The Information Commissioner, the two Tribunals and the Court of Appeal are not supposed to decide whether Dransfield is right about the unsafe buildings. For the record, I think the conspiracy is a complete fantasy, and Dransfield’s requests are the result of a grudge against his former employer, Balfour Beatty. None of Dransfield’s blood-curdling predictions about fatal lightning strikes have come true, and I am not aware of anyone in the UK Health and Safety sector who backs his theories (I’m famously an arsehole and lots of people agree with me about Data Protection despite this impediment).

None of this matters. The question in play is not one about Health and Safety. The question is whether Dransfield’s torrent of requests, complaints and other correspondence were an abuse of the FOI system. Dransfield had every opportunity to put his case before four independent bodies – one of them agreed with him, and the others did not. It’s not impossible for Dransfield to be right about the buildings (as unlikely as this may seem) and yet, because of his hostility, his stubbornness and the sheer weight of his requests, they tip into vexatiousness.

Ironically, despite Dransfield’s antipathy towards the ICO (and his misogyny towards the new Commissioner), his demand that the ICO sort out the vexatious issue is completely wide of the mark. Even if Denham accepted that he was right, she is powerless to reverse the Dransfield decision. If Wilmslow executed a volte face tomorrow, the Court of Appeal decision would still stand. Public authorities could use the CoA judgement against the ICO in the Tribunals who would be bound by it. Only the courts can change the decision – it is out of the Commissioner’s hands. It’s tempting to believe that Dransfield knows this, and he directs his rage toward the ICO solely because he enjoys it, rather than knowing it will change the outcome.

In the end, Amazon News Media grew tired of my interventions and refused to publish my final comment unless I edited out all of the mansplaining, repetition and “snark”. Instead of being censored, you can – if you wish – read the comments on ANM, and then, by way of a conclusion to all this, I reproduce the comment that they found so objectionable.

You can twist what I have said in any direction that suits you. The decisions that the ICO makes are, obviously, about the public interest (where that applies, and with some exemptions, it doesn’t). Sometimes they get those decisions wrong, sometimes they get them right. When a decision has been tested at several levels, and then looked at subsequently by differently constituted tribunals, you have two choices. Either you can believe that there is an enormous conspiracy to subvert the FOI Act, or you can look at the particular case and decide that maybe the system got it right. There is no inner truth here – you believe what you want to believe based on your own prejudices.

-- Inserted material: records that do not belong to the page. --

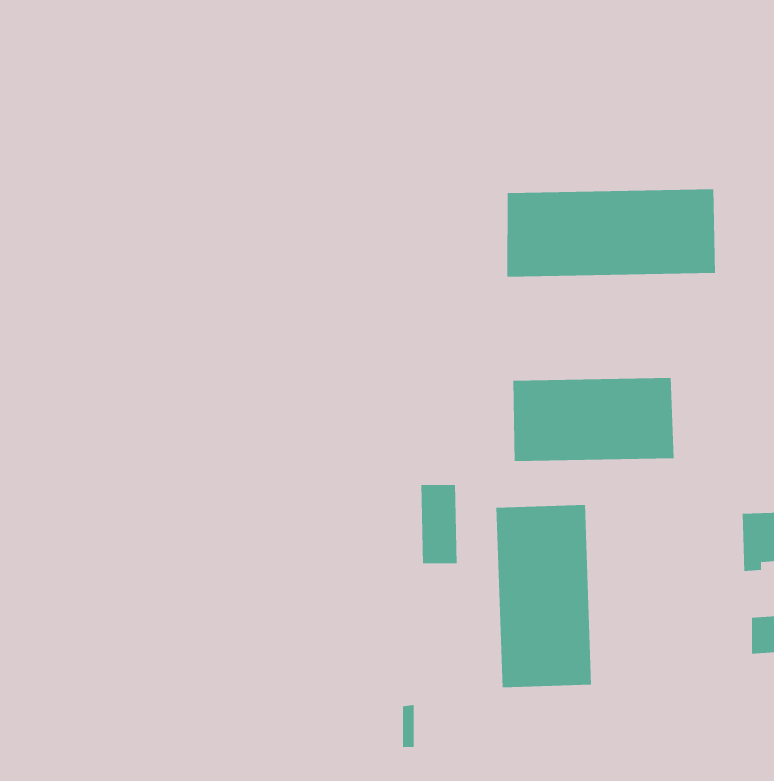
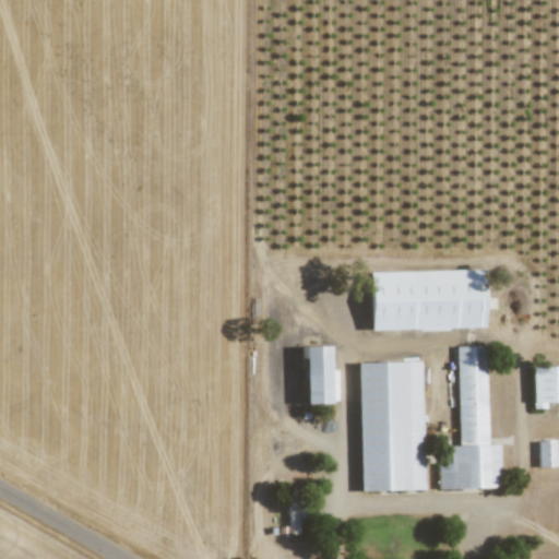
building: [507,189,715,277] -> none
building: none -> [441,346,502,488]

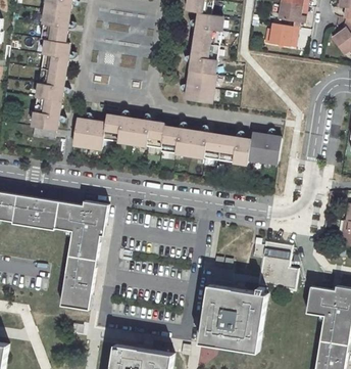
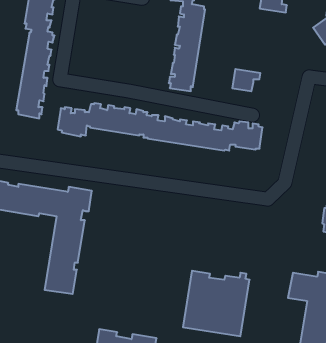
building: [267,24,296,46] -> [232,69,260,91]
building: [256,241,296,290] -> none

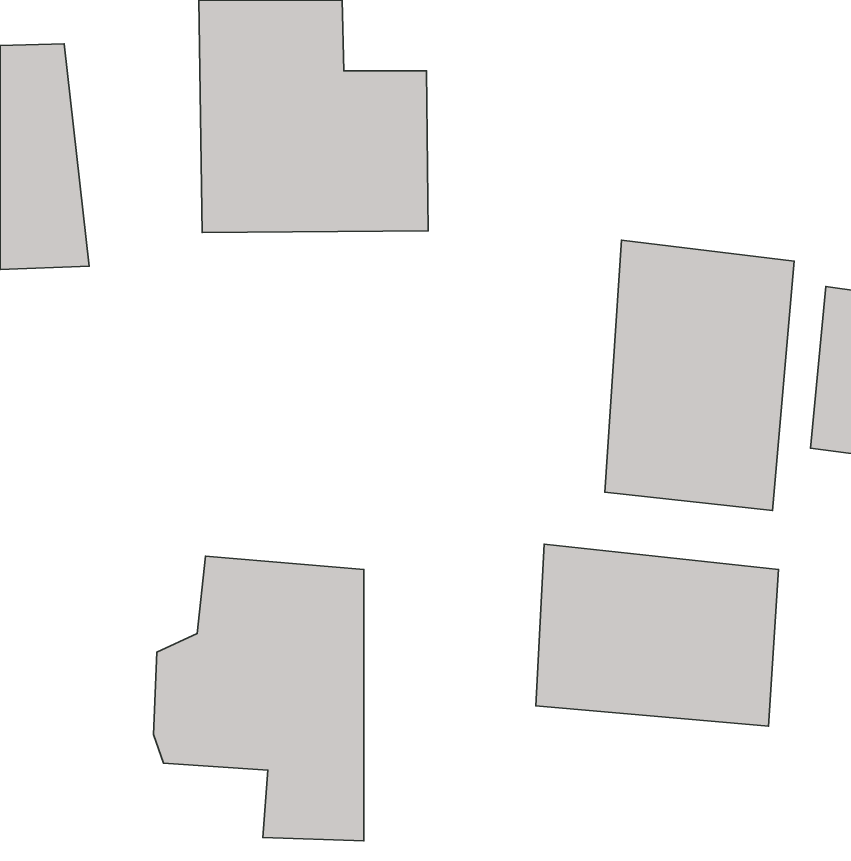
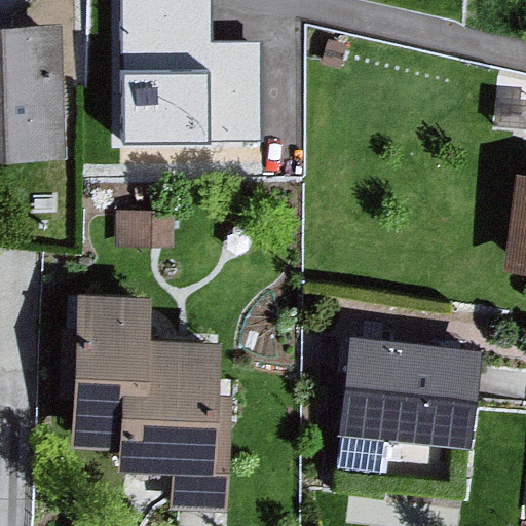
building: [605,240,794,511] -> none
building: none -> [61,292,136,448]

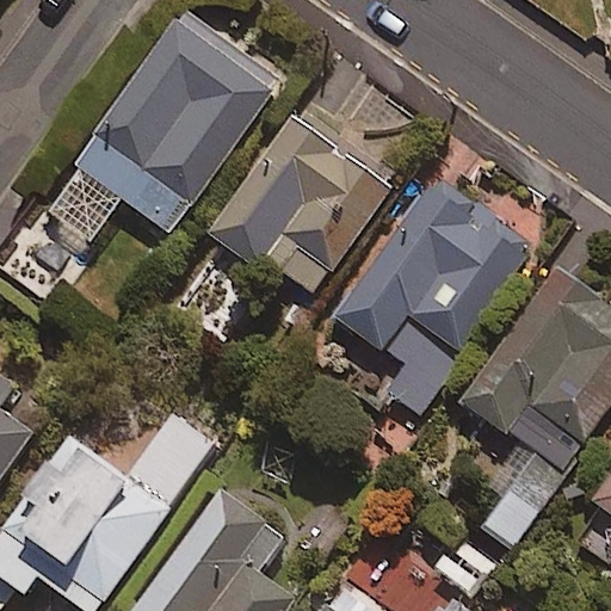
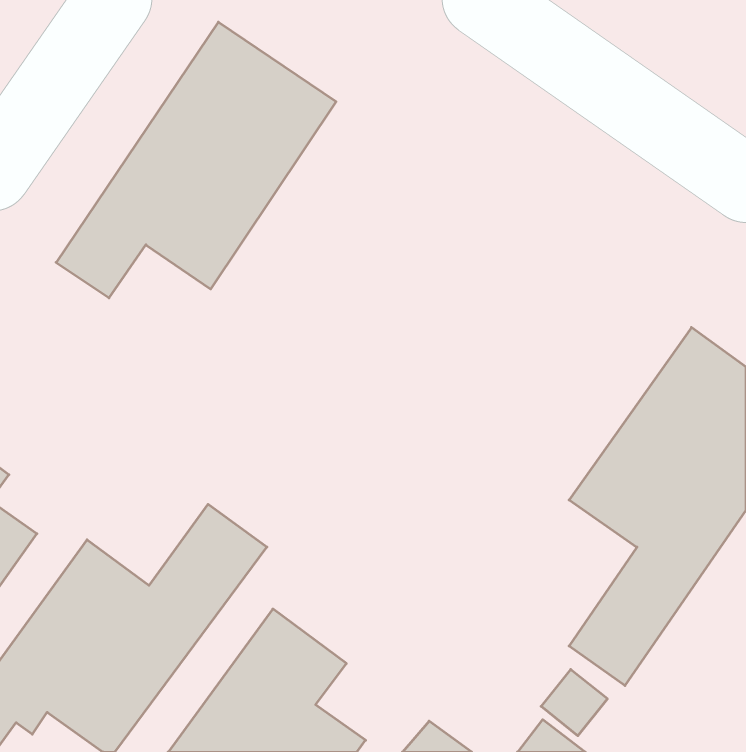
building: [209,118,390,303] -> none
building: [334,175,541,418] -> none

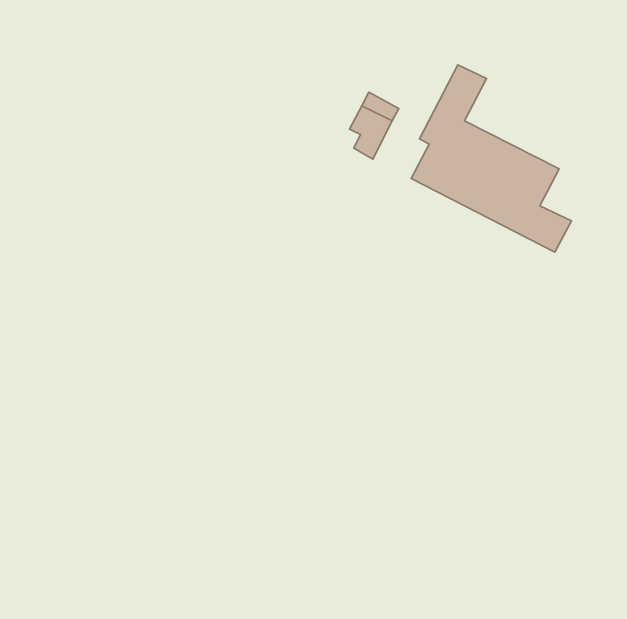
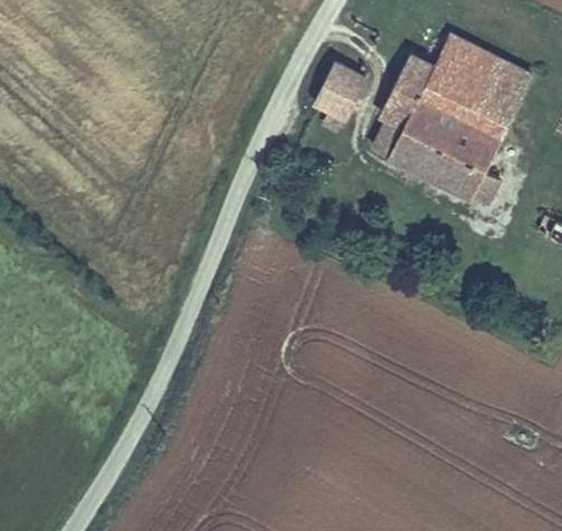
building: none -> [417,40,525,138]

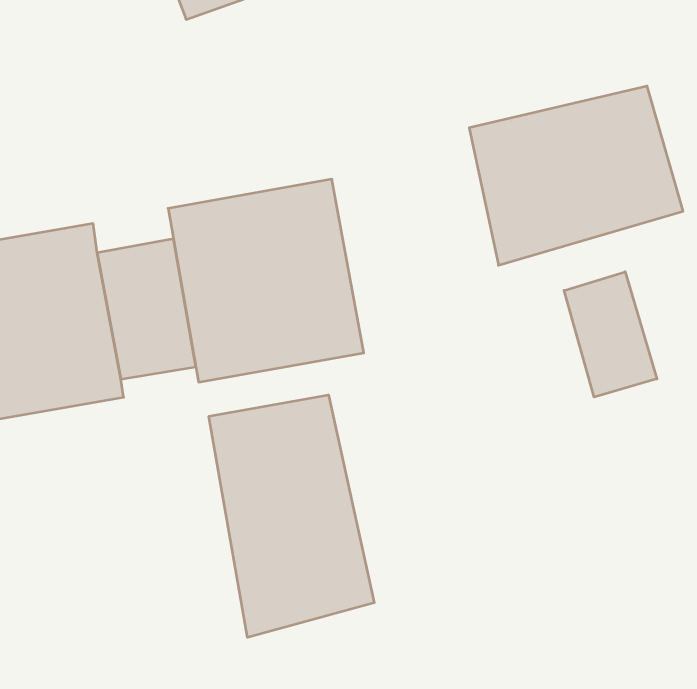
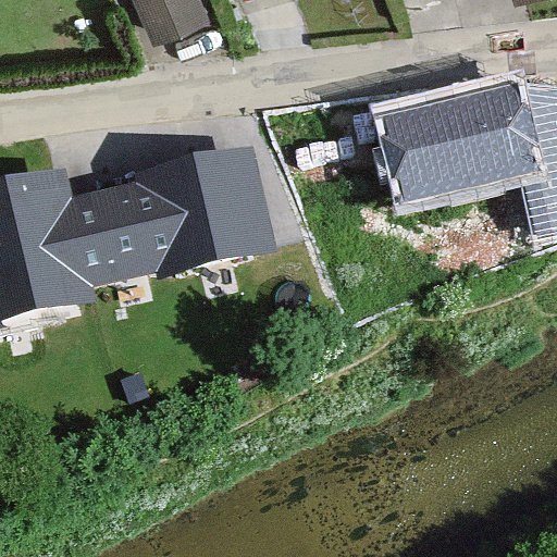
building: [564,272,657,397] -> none
building: [209,395,374,637] -> none

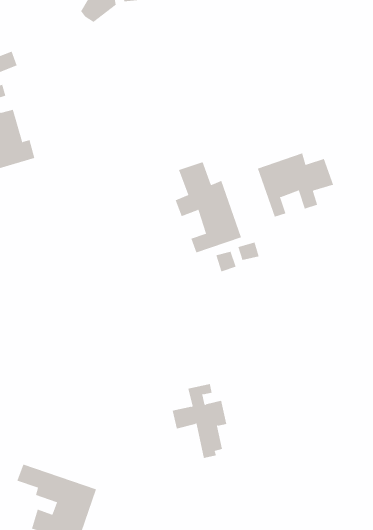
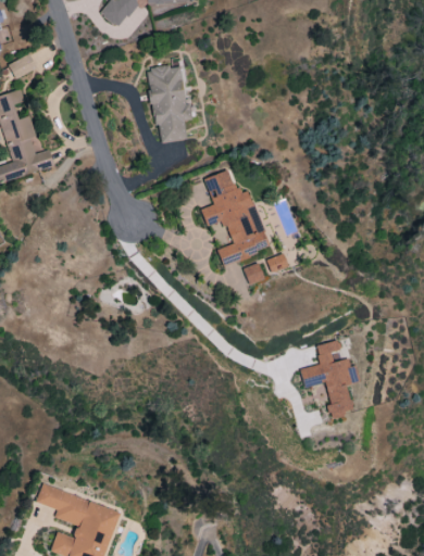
building: none -> [149,65,194,142]
building: [257,152,334,218] -> none
building: [172,383,227,458] -> [300,340,358,418]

What I said above is that Mr Dransfield’s letter, your publication of it and your conspiracy theories about the legal system will have no practical effect. Truss will not intervene because it isn’t her place to intervene in legal cases. The European Court of Human Rights will not intervene, because Mr Dransfield has been refused leave to appeal there. These are facts – you can put a political / paranoid spin on them if you like, but the spin doesn’t change the facts. If you want to stop vexatious decisions being made under Dransfield, someone needs to take a case all the way to the Court of Appeal and get Dransfield overturned. Alternatively, the FOI Act will have to be amended in Parliament. Given that you think the entire legal system is corrupt, I assume you’re not much keener on MPs. Which makes all of the above a monumental waste of time. But at least it gives you and Dransfield something to do.

* ANM refuse to believe that I have made 100s of FOI requests without proof. Given that they are willing to turn an abusive blowhard into a Human Rights champion without any justification, I am content to say that I have, and if they or you don’t believe me, I don’t care.

** It has been suggested to me that in my comment above, I said that the Court of Appeal can overturn Dransfield, whereas the suggestion is that actually, only the Supreme Court can do it i.e. the court *above* the Court of Appeal. If this is right (and I suspect that it is), the difficulty of reversing Dransfield is greater.